**Exercise:** Edit the records from the line that contains "family: Betulaceae" through the end of the records by replacing "country" with "nation" and leaving all else unchanged. Reproduce only those lines.

====================

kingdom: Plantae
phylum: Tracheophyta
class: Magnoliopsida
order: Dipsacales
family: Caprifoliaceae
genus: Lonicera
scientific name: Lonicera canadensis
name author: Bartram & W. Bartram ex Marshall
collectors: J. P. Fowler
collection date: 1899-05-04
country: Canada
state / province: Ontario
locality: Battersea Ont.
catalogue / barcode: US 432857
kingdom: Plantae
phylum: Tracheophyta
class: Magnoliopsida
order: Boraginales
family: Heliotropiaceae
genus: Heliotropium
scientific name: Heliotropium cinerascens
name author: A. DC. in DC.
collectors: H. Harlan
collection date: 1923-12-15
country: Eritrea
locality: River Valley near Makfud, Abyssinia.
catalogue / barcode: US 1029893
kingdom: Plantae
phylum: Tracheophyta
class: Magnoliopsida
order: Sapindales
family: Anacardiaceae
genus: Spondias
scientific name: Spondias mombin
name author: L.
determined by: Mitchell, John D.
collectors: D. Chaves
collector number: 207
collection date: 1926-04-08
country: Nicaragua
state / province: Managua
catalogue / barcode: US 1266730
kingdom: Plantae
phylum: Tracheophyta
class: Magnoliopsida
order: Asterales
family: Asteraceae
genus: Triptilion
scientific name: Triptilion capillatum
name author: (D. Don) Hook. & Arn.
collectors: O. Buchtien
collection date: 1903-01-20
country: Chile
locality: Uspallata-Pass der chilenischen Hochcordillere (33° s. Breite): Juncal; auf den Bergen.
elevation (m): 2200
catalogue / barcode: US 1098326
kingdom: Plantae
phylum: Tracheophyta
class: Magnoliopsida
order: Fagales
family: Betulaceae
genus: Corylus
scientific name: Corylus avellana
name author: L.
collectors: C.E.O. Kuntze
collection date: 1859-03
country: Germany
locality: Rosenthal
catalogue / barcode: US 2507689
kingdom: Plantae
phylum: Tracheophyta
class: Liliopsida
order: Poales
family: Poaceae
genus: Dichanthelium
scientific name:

====================

**Response for this exercise:**
family: Betulaceae
genus: Corylus
scientific name: Corylus avellana
name author: L.
collectors: C.E.O. Kuntze
collection date: 1859-03
nation: Germany
locality: Rosenthal
catalogue / barcode: US 2507689
kingdom: Plantae
phylum: Tracheophyta
class: Liliopsida
order: Poales
family: Poaceae
genus: Dichanthelium
scientific name:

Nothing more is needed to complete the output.